Eks Kadis PUPR Sumut Divonis 5,5 Tahun Penjara Kasus Korupsi

NTVNews - Berita Hari Ini, Terbaru dan Viral - 2 Apr 2026, 07:09
thumbnail-author
Chika Prisila Ardala
Penulis
thumbnail-author
Beno Junianto
Editor
Bagikan
Terdakwa Topan Ginting (kiri) dan terdakwa Rasuli (kanan) ketika mendengarkan putusan di ruang sidang Cakra Utama Pengadilan Tipikor pada Pengadilan Negeri Medan, Rabu 1 Maret 2026. ANTARA/Aris Rinaldi Nasution Terdakwa Topan Ginting (kiri) dan terdakwa Rasuli (kanan) ketika mendengarkan putusan di ruang sidang Cakra Utama Pengadilan Tipikor pada Pengadilan Negeri Medan, Rabu 1 Maret 2026. ANTARA/Aris Rinaldi Nasution (Antara)

Ntvnews.id, Medan - Majelis hakim Pengadilan Tindak Pidana Korupsi pada Pengadilan Negeri Medan menjatuhkan vonis terhadap Topan Obaja Putra Ginting dalam kasus korupsi proyek infrastruktur jalan.

Dalam sidang yang digelar pada Rabu, 1 April 2026, Ketua Majelis Hakim Mardison menyatakan bahwa terdakwa terbukti menerima suap serta commitment fee dalam proyek tersebut.

"Menjatuhkan hukuman kepada terdakwa Topan Obaja Putra Ginting dengan pidana penjara selama lima tahun enam bulan," ujar Mardison di Pengadilan Negeri Medan.

Selain hukuman penjara, majelis hakim juga menjatuhkan denda sebesar Rp200 juta kepada Topan Ginting, dengan ketentuan apabila tidak dibayarkan maka diganti dengan pidana kurungan selama 80 hari.

Baca Juga: KPK Curigai Topan Ginting Terima Instruksi untuk Ambil Suap

"Terdakwa juga dibebankan untuk membayar uang pengganti sebesar Rp50 juta subsider satu tahun enam bulan penjara," ucapnya.

Dalam perkara yang sama, Rasuli Efendi Siregar selaku Pejabat Pembuat Komitmen (PPK) turut dijatuhi hukuman pidana penjara selama empat tahun serta denda Rp200 juta subsider 80 hari kurungan.

Rasuli juga diwajibkan membayar uang pengganti sebesar Rp250 juta, yang diketahui telah dikembalikan kepada negara.

Majelis hakim menilai perbuatan kedua terdakwa berdampak serius, di antaranya menurunkan kepercayaan publik terhadap Pemerintah Provinsi Sumatera Utara serta menghambat pembangunan infrastruktur daerah.

Selain itu, tindakan keduanya juga dinilai tidak mendukung upaya pemberantasan korupsi.

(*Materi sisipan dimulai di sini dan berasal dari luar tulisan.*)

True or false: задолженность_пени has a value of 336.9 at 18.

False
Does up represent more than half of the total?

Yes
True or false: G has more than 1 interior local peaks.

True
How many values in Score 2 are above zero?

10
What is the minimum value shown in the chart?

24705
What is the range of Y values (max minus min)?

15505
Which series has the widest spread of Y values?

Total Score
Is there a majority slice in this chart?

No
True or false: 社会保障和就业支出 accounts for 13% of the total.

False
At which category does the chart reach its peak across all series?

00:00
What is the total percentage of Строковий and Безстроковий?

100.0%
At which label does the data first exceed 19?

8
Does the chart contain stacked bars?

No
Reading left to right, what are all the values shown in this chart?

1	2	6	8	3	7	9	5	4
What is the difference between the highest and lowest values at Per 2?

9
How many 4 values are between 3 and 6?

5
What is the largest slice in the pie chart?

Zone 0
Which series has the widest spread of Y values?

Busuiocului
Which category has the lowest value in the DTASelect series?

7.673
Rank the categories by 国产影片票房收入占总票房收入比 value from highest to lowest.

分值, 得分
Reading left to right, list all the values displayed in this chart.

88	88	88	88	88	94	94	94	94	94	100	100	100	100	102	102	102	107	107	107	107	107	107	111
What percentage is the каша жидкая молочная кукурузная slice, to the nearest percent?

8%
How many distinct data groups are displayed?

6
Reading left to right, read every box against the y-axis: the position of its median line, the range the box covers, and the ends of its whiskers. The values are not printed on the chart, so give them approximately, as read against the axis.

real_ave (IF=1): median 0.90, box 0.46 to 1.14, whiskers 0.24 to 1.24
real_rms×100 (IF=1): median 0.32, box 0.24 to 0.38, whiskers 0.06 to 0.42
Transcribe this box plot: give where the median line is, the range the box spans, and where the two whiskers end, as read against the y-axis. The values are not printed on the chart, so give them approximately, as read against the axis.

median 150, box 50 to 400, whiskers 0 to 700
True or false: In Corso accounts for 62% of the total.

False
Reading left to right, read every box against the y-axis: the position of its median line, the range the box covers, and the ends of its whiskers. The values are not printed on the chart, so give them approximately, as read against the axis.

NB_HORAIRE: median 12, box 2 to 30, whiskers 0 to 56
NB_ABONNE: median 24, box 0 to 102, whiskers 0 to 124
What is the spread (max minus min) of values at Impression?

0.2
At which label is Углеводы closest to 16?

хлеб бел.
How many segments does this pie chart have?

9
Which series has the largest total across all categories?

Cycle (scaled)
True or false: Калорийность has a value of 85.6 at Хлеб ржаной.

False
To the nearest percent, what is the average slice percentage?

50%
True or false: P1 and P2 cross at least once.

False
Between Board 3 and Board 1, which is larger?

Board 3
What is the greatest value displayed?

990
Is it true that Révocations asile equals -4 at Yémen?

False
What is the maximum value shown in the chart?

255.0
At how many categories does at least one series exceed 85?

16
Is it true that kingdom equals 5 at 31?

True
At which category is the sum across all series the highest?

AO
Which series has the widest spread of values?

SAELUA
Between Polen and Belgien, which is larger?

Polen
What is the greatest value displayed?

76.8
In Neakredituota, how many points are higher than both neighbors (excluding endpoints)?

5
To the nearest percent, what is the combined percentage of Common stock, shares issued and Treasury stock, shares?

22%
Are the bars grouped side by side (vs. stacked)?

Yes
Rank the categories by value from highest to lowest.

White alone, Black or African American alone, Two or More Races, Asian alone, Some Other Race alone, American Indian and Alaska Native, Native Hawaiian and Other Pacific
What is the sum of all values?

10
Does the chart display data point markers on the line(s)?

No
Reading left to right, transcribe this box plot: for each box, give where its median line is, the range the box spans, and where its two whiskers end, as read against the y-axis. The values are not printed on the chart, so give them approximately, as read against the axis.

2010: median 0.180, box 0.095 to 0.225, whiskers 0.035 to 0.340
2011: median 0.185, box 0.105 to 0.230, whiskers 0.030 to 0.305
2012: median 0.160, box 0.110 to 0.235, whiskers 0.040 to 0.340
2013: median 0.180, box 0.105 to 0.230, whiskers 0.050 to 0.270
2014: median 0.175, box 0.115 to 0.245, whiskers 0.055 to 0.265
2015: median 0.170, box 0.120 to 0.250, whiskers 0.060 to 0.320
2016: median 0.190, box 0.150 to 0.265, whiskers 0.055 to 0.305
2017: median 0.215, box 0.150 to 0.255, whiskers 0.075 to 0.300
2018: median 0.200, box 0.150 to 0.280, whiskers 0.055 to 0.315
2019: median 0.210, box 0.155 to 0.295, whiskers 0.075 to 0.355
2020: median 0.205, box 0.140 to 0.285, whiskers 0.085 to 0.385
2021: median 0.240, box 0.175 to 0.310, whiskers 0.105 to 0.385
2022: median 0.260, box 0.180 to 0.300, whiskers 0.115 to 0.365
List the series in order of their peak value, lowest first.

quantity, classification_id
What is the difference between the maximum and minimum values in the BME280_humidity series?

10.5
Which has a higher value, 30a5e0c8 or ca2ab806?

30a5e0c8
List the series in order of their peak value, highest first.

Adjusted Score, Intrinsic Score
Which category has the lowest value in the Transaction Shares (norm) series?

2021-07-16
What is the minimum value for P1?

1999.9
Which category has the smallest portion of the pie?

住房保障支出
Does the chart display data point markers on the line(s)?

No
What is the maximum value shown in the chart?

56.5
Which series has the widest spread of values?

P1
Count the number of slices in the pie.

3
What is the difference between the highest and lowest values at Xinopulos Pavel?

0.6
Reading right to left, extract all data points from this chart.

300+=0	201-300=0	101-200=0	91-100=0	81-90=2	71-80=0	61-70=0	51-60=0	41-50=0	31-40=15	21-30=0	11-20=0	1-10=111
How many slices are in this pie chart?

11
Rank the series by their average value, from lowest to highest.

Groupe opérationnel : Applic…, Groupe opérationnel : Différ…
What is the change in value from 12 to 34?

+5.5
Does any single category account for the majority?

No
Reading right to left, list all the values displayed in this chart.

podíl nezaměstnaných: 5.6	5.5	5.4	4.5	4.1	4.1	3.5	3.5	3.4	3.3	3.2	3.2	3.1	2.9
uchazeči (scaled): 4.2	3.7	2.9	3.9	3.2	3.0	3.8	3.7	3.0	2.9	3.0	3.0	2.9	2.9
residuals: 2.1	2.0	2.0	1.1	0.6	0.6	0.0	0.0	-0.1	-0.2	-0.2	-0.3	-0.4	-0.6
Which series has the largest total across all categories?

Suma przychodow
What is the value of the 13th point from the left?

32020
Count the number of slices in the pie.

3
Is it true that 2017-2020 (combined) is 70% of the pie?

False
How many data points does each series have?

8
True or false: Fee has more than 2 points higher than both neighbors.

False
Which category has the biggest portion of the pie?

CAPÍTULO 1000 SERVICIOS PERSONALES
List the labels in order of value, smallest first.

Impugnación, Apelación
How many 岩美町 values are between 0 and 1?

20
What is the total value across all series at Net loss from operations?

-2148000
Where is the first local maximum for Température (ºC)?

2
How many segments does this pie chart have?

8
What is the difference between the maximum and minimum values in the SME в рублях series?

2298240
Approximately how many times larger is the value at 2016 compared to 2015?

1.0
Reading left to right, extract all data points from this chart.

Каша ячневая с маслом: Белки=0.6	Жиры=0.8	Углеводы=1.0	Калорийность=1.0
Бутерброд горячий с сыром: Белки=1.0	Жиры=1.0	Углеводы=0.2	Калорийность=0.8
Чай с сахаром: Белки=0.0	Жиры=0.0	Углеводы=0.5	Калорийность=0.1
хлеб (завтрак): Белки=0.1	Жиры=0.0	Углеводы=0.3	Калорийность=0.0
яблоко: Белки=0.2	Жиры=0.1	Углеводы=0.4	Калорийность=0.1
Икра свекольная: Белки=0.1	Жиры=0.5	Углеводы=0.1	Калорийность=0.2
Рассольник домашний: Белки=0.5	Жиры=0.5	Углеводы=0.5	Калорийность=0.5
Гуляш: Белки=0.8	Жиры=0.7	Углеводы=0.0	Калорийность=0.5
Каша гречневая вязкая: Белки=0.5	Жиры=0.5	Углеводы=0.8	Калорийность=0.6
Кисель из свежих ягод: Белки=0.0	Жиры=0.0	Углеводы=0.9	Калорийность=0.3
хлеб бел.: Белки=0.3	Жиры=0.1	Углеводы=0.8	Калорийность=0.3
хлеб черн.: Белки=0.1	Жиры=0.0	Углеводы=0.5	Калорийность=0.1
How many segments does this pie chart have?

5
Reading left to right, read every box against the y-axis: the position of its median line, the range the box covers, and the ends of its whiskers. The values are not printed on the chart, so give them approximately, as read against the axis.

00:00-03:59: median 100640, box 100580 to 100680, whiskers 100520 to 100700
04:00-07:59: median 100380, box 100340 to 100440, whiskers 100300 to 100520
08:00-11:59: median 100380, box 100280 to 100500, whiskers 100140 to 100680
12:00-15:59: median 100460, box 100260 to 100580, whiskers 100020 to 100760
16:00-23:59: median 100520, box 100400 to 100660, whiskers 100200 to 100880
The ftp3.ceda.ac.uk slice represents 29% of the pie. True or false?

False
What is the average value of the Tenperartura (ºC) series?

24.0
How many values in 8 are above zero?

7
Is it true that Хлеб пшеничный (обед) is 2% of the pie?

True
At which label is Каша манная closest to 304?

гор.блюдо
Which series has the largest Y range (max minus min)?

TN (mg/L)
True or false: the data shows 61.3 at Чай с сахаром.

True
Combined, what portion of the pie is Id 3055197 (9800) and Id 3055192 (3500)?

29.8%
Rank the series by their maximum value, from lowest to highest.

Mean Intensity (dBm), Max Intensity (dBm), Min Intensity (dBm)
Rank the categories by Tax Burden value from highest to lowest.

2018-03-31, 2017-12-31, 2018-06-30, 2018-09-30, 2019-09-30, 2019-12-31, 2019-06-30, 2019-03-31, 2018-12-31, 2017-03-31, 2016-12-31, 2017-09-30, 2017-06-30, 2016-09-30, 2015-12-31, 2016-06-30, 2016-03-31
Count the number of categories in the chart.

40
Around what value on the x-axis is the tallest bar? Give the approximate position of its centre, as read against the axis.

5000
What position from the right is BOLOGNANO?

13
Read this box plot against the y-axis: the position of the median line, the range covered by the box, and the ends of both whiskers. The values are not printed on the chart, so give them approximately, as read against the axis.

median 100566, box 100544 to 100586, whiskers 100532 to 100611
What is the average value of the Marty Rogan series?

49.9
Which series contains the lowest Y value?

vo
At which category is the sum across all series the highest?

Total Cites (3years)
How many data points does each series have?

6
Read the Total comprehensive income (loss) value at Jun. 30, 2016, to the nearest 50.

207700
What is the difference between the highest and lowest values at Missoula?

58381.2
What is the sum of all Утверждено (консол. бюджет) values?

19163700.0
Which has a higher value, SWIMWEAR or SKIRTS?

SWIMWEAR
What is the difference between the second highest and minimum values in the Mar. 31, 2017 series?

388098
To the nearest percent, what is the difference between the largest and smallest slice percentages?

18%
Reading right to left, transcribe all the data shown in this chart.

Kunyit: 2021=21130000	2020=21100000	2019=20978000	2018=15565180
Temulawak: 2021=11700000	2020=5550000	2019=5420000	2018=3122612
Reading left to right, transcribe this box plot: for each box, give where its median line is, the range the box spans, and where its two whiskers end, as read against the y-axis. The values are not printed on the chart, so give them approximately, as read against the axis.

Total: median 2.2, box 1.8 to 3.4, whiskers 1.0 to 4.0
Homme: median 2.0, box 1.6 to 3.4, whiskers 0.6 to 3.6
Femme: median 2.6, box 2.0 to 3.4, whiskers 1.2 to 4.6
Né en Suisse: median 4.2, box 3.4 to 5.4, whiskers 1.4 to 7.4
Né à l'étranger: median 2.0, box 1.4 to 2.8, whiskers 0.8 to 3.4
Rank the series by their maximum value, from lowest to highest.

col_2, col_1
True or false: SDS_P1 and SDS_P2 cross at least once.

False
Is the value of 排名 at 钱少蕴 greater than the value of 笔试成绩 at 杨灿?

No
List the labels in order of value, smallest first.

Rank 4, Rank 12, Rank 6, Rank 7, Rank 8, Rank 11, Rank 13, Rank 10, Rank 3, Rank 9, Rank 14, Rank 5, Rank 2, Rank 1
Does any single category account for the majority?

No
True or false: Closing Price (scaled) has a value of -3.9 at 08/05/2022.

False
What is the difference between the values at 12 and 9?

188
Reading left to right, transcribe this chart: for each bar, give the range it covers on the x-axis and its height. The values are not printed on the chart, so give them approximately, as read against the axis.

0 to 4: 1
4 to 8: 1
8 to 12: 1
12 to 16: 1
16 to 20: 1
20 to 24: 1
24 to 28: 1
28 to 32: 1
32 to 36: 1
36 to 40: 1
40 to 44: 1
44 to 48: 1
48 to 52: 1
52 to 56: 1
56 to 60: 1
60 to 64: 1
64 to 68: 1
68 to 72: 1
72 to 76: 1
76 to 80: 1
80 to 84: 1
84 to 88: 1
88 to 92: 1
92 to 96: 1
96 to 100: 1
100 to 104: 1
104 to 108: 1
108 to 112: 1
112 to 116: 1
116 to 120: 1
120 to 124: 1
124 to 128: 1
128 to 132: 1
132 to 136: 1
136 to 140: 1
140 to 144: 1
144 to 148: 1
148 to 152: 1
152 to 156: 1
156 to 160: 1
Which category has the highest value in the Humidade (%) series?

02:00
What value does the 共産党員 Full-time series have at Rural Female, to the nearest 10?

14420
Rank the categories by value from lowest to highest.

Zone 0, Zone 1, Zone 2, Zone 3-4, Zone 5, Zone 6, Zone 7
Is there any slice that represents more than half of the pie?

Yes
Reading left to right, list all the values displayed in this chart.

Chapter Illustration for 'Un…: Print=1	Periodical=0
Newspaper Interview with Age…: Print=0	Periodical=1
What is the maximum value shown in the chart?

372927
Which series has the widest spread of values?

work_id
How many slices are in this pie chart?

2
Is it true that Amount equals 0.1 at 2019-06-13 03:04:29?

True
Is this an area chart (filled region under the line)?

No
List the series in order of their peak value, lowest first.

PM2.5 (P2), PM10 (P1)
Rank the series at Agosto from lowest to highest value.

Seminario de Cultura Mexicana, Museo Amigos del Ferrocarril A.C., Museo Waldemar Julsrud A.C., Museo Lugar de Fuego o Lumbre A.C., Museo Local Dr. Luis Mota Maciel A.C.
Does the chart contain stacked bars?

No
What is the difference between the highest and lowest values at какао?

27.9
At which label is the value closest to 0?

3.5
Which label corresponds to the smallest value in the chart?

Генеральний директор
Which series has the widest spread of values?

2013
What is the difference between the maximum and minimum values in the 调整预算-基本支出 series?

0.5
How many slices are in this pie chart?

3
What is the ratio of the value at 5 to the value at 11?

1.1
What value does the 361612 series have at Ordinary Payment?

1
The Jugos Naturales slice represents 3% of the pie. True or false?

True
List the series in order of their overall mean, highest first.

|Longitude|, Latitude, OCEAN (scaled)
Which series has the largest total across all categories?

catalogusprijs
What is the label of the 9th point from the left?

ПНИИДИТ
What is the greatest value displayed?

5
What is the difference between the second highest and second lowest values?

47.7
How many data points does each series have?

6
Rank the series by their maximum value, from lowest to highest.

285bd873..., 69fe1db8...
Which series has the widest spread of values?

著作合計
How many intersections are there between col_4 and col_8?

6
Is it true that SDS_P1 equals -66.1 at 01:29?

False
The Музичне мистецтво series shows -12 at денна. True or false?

Secara khusus, Topan Ginting disebut tidak mengakui maupun menyesali perbuatannya.

Sementara itu, hal yang meringankan antara lain kedua terdakwa belum pernah menjalani hukuman penjara dan merupakan tulang punggung keluarga.

Untuk Rasuli, sikap kooperatif serta pengembalian kerugian negara juga menjadi pertimbangan.

"Atas perbuatannya, kedua terdakwa terbukti melanggar Pasal 12 huruf a Undang-Undang Nomor 20 Tahun 2001 tentang Pemberantasan Tindak Pidana Korupsi juncto Pasal 20 KUHP," kata Mardison.

Baca Juga: Eks Kepala Dinas PUPR Sumut Topan Ginting Didakwa Terima Suap Proyek Jalan

Vonis yang dijatuhkan majelis hakim tersebut sesuai dengan tuntutan Jaksa Penuntut Umum dari Komisi Pemberantasan Korupsi, Eko Wahyu Prayitno, yang sebelumnya menuntut hukuman serupa.

"Para terdakwa diberikan waktu selama tujuh hari untuk menyatakan sikap, apakah mengajukan banding atau menerima vonis tersebut," ujar Mardison.

Usai putusan dibacakan, Topan Ginting dan Rasuli Efendi Siregar menyatakan masih mempertimbangkan langkah hukum selanjutnya atas vonis tersebut.